> [Task to complete]
Rewrite the material below as a numbered list, one line per entry and blank lines omitted. Leave the pictures out.

> [Data for this task]

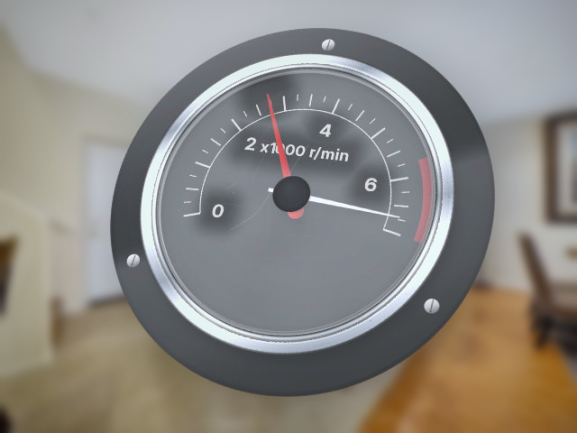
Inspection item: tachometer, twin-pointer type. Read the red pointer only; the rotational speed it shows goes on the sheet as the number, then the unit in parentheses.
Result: 2750 (rpm)
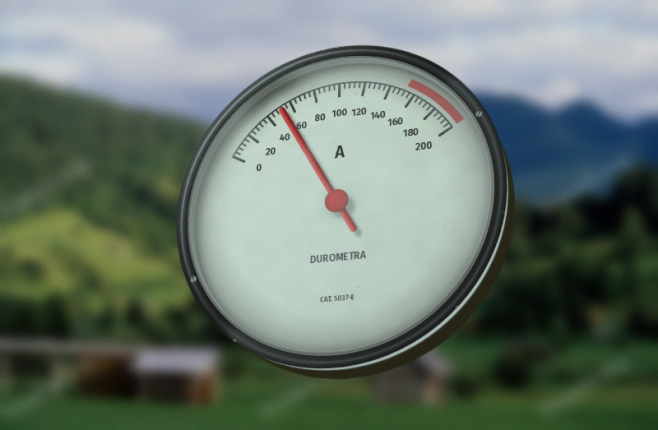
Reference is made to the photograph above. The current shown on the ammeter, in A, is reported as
52 A
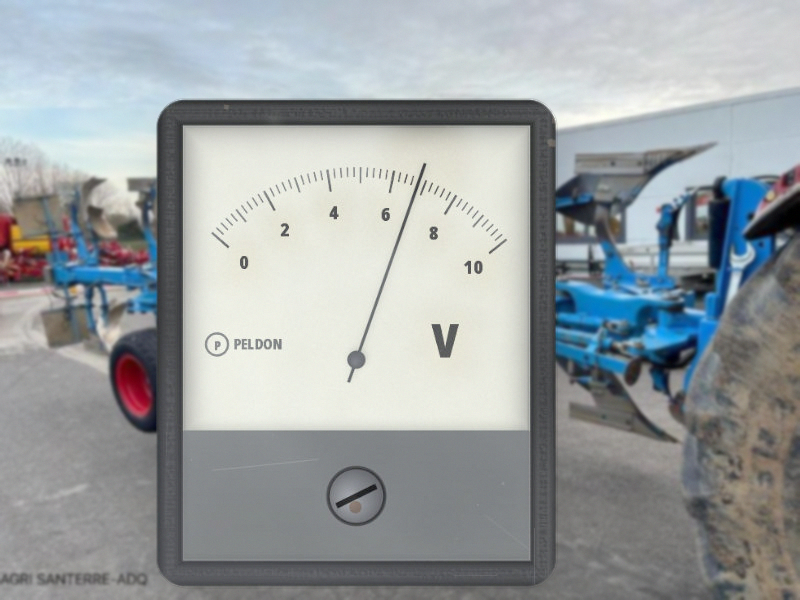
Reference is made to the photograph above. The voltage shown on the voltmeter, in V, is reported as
6.8 V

> [Result below]
1. Inspection item: tachometer, twin-pointer type. Read the red pointer only; the rotational speed it shows goes on the sheet as the number, then the unit in parentheses.
2. Result: 2750 (rpm)
3. Reference is made to the photograph above. The current shown on the ammeter, in A, is reported as
4. 52 A
5. Reference is made to the photograph above. The voltage shown on the voltmeter, in V, is reported as
6. 6.8 V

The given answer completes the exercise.